Die
Black Panther Party ist keine Organisation von schwarzen
Rassisten, sie ist überhaupt keine rassistische Organisation.
Wir begreifen, woher der Rassismus kommt. Unser
Verteidigungsminister Huey P. Newton hat uns gelehrt einzusehen,
dass wir uns jeder Art von Rassismus zu widersetzen haben.
Die Partei versteht den eingewurzelten Rassismus, der zum großen
Teil im weißen Amerika herrscht, und sie versteht auch, dass die
sehr kleinen Kulte, die hin und wieder im schwarzen Gemeinwesen
aufsprießen, im wesentlichen auf einer rassistischen Philosophie
von Schwarzen beruhen.
Die
Black Panther Party wird sich nicht auf die niedrige, gemeine Ebene
eines Ku-Klux-Klan-Mannes herablassen, eines dünkelhaften Weißen
oder der sogenannten ›Patriotischen‹ Organisationen weißer Bürger,
die den schwarzen Mann wegen seiner Hautfarbe hassen; sicher werden
einige weiße Bürgerorganisationen aufstehen und sagen: »Aber nein,
wir hassen die Schwarzen nicht. Wir wollen nur nicht zulassen, dass
Schwarze dieses tun, und wir wollen nicht zulassen, dass Schwarze
jenes tun.« Das ist eine gemeine Hetzerei auf der Grundlage des
alten Rassenhasses, dem alles tabu ist, dem besonders der Leib tabu
ist. Der Geist des schwarzen Mannes wurde verödet durch das soziale
Milieu, das dekadente soziale Milieu, dem er in der Sklaverei und
auch noch in den Jahren nach der sogenannten Emanzipationserklärung
ausgesetzt war. Schwarze und braune Menschen, Chinesen und
Vietnamesen werden als Gooks*, Spicks**, Nigger*** und mit anderen
verächtlichen Namen bezeichnet.

→ MATERIAL:
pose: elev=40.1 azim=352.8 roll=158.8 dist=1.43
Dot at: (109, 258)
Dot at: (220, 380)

→ AUFGABE:
Welche Gruppen von Menschen werden laut dem Text über die Black Panther Party mit verächtlichen Namen bezeichnet? Zähle alle auf.

→ VOLLSTÄNDIGE LÖSUNG:
- Schwarze Menschen
- Braune Menschen
- Chinesen
- Vietnamesen